Cette idée, à la croisée des genres entre le film d'horreur (option body horror) et le film catastrophe, vient au départ de Pauline Munier. Thomas Cailley l'a repérée à l'école de la Fémis où il était juré, et ensemble ils ont co-écrit le scénario. C'est un peu l'équivalent du conte de fées pour scénariste, et Le Règne animal a justement un petit quelque chose de la fable avec sa forêt peuplée de créatures étranges, son petit village isolé, et cet adolescent en pleine métamorphose.

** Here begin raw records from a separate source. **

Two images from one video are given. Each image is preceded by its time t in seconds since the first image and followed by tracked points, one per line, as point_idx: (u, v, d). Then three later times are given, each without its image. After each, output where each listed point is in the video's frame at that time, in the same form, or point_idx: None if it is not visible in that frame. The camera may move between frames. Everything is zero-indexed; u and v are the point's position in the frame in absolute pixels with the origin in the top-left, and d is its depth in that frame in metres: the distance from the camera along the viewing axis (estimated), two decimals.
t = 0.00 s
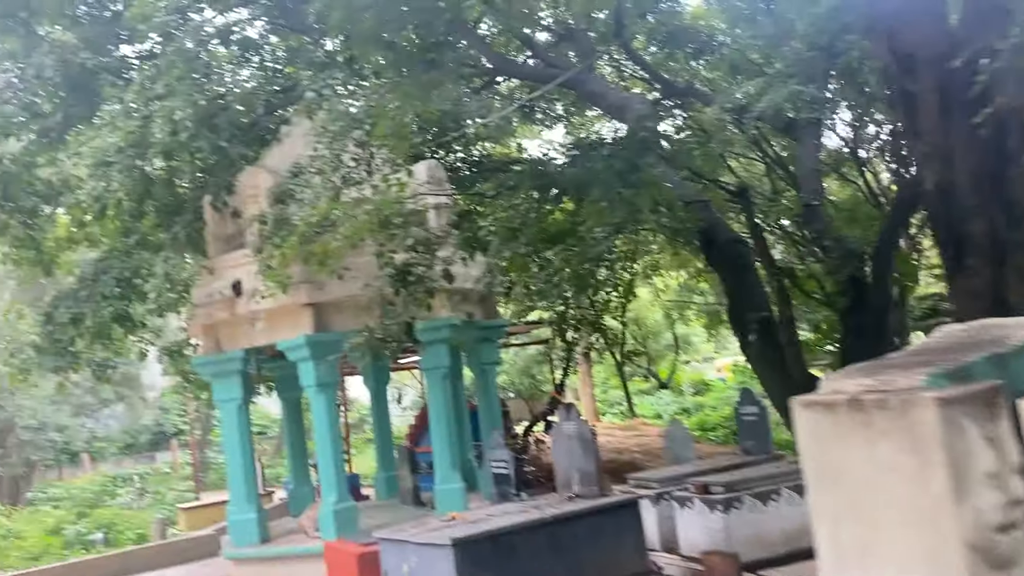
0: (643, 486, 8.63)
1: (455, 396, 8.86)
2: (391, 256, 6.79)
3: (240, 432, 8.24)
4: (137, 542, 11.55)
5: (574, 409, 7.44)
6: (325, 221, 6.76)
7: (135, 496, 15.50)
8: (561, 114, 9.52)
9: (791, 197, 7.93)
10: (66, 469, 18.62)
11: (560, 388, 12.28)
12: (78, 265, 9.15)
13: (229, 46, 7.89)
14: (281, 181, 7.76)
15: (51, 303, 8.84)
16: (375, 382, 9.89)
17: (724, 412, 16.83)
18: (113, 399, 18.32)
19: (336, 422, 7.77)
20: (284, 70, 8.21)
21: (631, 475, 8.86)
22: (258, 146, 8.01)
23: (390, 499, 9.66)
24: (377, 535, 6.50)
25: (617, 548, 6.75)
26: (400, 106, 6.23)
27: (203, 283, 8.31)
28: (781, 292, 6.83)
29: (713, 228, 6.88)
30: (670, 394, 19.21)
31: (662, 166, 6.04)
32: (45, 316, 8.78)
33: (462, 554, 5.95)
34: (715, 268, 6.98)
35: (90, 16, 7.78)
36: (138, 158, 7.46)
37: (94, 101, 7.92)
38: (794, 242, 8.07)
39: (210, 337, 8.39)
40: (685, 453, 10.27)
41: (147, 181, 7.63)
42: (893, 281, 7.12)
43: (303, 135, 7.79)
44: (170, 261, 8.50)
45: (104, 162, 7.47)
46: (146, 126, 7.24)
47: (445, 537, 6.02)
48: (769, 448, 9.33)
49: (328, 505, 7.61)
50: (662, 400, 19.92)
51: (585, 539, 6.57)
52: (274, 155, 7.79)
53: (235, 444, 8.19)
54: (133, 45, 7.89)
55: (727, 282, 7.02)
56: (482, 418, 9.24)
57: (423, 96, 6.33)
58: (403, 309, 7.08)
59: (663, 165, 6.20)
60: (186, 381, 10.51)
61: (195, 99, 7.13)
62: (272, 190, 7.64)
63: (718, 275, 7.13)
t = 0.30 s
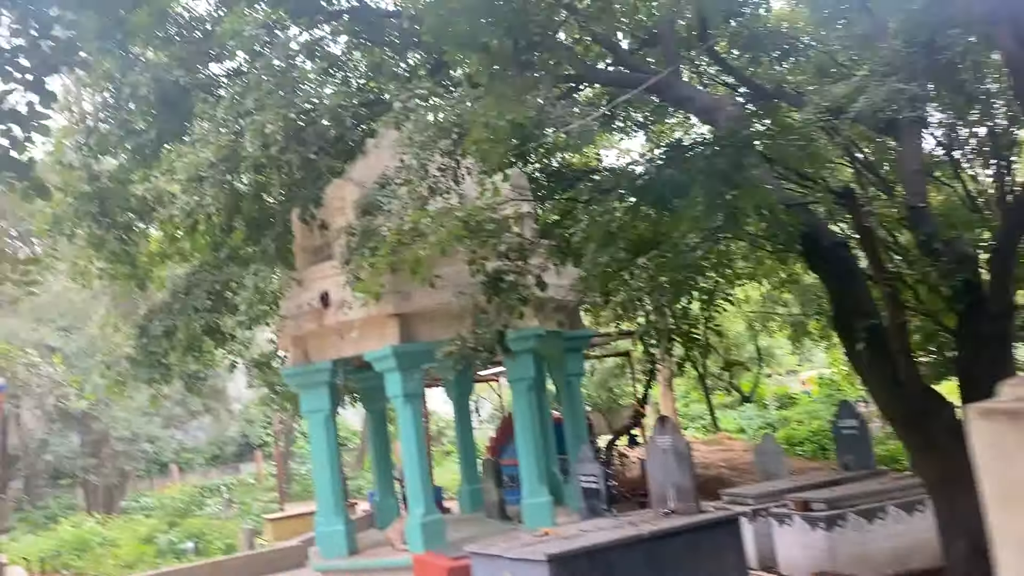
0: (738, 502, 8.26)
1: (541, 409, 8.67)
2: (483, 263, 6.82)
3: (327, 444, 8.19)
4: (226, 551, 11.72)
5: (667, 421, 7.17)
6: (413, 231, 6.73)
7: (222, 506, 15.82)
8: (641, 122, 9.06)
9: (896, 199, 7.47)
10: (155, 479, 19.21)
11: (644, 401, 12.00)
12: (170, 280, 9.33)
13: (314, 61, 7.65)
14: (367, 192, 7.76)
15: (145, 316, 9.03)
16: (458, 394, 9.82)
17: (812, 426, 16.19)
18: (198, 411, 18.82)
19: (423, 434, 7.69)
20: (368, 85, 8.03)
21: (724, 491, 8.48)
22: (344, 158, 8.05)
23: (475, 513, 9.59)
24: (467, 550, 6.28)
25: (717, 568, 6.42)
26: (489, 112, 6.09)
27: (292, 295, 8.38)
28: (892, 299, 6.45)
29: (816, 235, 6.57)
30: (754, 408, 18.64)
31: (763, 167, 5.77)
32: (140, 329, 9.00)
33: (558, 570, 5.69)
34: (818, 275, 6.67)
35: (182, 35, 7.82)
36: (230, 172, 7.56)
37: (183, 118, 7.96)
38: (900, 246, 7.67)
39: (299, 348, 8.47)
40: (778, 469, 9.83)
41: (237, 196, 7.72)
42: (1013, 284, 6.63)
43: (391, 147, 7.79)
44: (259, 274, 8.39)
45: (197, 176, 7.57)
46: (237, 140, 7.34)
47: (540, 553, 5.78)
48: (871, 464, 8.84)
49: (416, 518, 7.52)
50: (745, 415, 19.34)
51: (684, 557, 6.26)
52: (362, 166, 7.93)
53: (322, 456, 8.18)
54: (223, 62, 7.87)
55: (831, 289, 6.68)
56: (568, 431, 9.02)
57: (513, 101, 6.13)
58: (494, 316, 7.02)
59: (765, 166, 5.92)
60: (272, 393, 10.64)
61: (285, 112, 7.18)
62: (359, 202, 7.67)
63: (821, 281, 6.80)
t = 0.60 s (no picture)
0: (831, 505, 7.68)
1: (623, 408, 8.49)
2: (571, 257, 6.79)
3: (409, 441, 8.19)
4: (309, 546, 11.92)
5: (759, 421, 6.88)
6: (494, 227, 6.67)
7: (304, 501, 16.13)
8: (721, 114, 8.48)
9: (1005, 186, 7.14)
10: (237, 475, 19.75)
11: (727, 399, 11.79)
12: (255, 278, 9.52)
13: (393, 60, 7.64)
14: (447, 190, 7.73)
15: (232, 315, 9.22)
16: (537, 393, 9.74)
17: (900, 428, 15.53)
18: (279, 409, 19.26)
19: (504, 432, 7.61)
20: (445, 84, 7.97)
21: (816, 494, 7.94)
22: (423, 156, 8.04)
23: (556, 512, 9.56)
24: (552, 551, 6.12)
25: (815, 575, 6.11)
26: (577, 105, 5.92)
27: (374, 293, 8.44)
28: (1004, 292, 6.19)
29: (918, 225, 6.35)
30: (837, 409, 18.05)
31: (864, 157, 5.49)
32: (227, 328, 9.19)
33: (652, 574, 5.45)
34: (923, 269, 6.46)
35: (264, 37, 7.92)
36: (312, 172, 7.60)
37: (267, 119, 8.09)
38: (1013, 238, 7.30)
39: (381, 346, 8.49)
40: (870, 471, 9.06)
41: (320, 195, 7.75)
42: None
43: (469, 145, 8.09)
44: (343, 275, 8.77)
45: (281, 176, 7.65)
46: (320, 139, 7.41)
47: (632, 555, 5.54)
48: (974, 468, 8.36)
49: (497, 516, 7.43)
50: (827, 415, 18.74)
51: (781, 562, 5.96)
52: (440, 165, 7.96)
53: (404, 452, 8.17)
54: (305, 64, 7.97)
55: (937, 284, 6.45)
56: (650, 431, 8.81)
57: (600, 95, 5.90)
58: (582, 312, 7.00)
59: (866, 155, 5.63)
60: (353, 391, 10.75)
61: (367, 111, 7.17)
62: (440, 200, 7.64)
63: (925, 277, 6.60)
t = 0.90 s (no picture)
0: (942, 501, 7.18)
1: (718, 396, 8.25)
2: (670, 236, 6.56)
3: (499, 427, 8.04)
4: (398, 527, 12.09)
5: (864, 409, 6.44)
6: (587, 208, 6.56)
7: (392, 483, 16.41)
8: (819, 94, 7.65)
9: None
10: (327, 457, 20.23)
11: (822, 389, 11.37)
12: (347, 263, 9.67)
13: (479, 41, 7.24)
14: (536, 172, 7.64)
15: (324, 298, 9.36)
16: (626, 379, 9.56)
17: (1010, 420, 14.67)
18: (366, 392, 19.62)
19: (595, 418, 7.48)
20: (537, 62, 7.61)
21: (924, 488, 7.46)
22: (511, 139, 7.98)
23: (645, 499, 9.44)
24: (649, 540, 5.96)
25: (928, 571, 5.73)
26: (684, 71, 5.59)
27: (463, 276, 8.43)
28: None
29: None
30: (939, 400, 17.22)
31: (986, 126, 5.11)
32: (319, 311, 9.34)
33: (752, 564, 5.20)
34: None
35: (353, 19, 7.72)
36: (403, 156, 7.66)
37: (359, 104, 8.13)
38: None
39: (469, 329, 8.36)
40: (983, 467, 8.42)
41: (409, 179, 7.75)
42: None
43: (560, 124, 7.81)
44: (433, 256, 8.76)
45: (375, 160, 7.73)
46: (410, 123, 7.44)
47: (731, 544, 5.31)
48: None
49: (588, 502, 7.31)
50: (927, 407, 17.89)
51: (891, 555, 5.62)
52: (528, 148, 7.87)
53: (494, 438, 8.05)
54: (394, 49, 7.79)
55: None
56: (745, 420, 8.55)
57: (706, 67, 5.60)
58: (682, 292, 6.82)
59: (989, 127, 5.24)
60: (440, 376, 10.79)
61: (457, 92, 7.14)
62: (530, 181, 7.54)
63: None
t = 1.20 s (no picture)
0: None
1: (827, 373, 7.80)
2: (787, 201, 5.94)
3: (596, 402, 7.80)
4: (492, 501, 12.07)
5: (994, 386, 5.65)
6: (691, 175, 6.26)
7: (485, 456, 16.47)
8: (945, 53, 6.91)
9: None
10: (421, 430, 20.54)
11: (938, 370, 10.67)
12: (441, 235, 9.61)
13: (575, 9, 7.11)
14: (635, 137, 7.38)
15: (420, 270, 9.28)
16: (727, 355, 9.21)
17: None
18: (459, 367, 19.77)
19: (696, 395, 7.21)
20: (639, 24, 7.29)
21: None
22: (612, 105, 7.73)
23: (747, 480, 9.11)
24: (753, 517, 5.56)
25: None
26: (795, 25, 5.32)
27: (559, 248, 8.21)
28: None
29: None
30: None
31: None
32: (415, 283, 9.31)
33: (870, 551, 4.70)
34: None
35: None
36: (498, 125, 7.51)
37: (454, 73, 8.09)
38: None
39: (565, 302, 8.18)
40: None
41: (504, 150, 7.60)
42: None
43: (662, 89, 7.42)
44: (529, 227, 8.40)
45: (471, 129, 7.60)
46: (507, 91, 7.28)
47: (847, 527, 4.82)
48: None
49: (688, 482, 7.08)
50: None
51: None
52: (628, 115, 7.54)
53: (590, 413, 7.83)
54: (489, 18, 7.73)
55: None
56: (857, 399, 8.06)
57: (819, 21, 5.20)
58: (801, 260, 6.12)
59: None
60: (533, 351, 10.66)
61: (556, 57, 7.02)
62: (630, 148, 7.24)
63: None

Conte écolo, conte fantastique, conte politique, conte adolescent, conte intimiste : Le Règne animal est un peu tout ça, et c'est surtout un de ces films bien trop beaux et fous pour ne pas forcer le respect.

 

 

les nuits fauves

Dans la scène d'intro, typique du film catastrophe, Thomas Cailley aurait pu jouer la carte du mystère et du hors-champ. Il choisit au contraire de vite dévoiler la première créature, qui restera la plus importante de son film : Fix, mi-homme mi-oiseau, incarné par Tom Mercier. Les "monstres" sont déjà là. Il ne s'agit plus de les découvrir, mais de les accepter et partager leur monde. En évacuant aussitôt les doutes pour montrer les détails, le réalisateur ouvre sans perdre une seconde les portes de ce nouveau monde.

La force du Règne animal vient principalement de cette audace et cette envie. Même si le récit se déroule avant tout à l'orée de ce royaume d'un autre genre, les créatures sont un peu partout et chacune de leurs apparitions provoque l'étonnement, les frissons, la fascination, voire un peu tout ça à la fois. Que ce soit au rayon surgelé d'un supermarché, dans l'arrière d'un restaurant ou au milieu des arbres, le film raconte comment le fantastique (le surnaturel qui arrive dans la réalité) devient le merveilleux (il est déjà là, et accepté), avec un sens de la poésie qui fait mouche même dans les recoins les plus grisâtres du quotidien.

 

Le Règne animal : photoLe remake de Birdman

 

De l'envol de Fix au-dessus d'un lac à l'assaut d'un havre de paix embrumé dans les bois, le film multiplie les visions fascinantes et exaltantes, servies par un très beau travail de maquillages, prothèses et effets visuels. Mais le plus beau, c'est que Thomas Cailley n'a pas besoin de ses créatures pour créer du cinéma. Il n'y a qu'à voir la scène où des hommes perchés sur des échasses se lancent à la poursuite du héros dans les champs, en pleine nuit : un moment presque halluciné.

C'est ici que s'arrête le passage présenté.